■ RECORDS SHOWN ■

******

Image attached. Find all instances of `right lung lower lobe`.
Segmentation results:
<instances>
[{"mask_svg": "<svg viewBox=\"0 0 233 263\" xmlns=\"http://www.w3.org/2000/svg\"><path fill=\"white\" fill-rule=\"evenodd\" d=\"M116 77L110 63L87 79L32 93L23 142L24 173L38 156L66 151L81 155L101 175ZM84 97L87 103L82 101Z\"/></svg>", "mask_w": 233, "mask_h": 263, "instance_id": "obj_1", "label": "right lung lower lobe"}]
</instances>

******

■ WHAT NEEDS TO BE DONE ■
Swap every "Find" in the rows above for "Locate", and change nothing else.

■ EXERCISE RESPONSE ■
Image attached. Locate all instances of `right lung lower lobe`.
Segmentation results:
<instances>
[{"mask_svg": "<svg viewBox=\"0 0 233 263\" xmlns=\"http://www.w3.org/2000/svg\"><path fill=\"white\" fill-rule=\"evenodd\" d=\"M116 77L110 63L87 79L32 93L23 142L24 173L38 156L66 151L81 155L101 175ZM84 97L87 103L82 101Z\"/></svg>", "mask_w": 233, "mask_h": 263, "instance_id": "obj_1", "label": "right lung lower lobe"}]
</instances>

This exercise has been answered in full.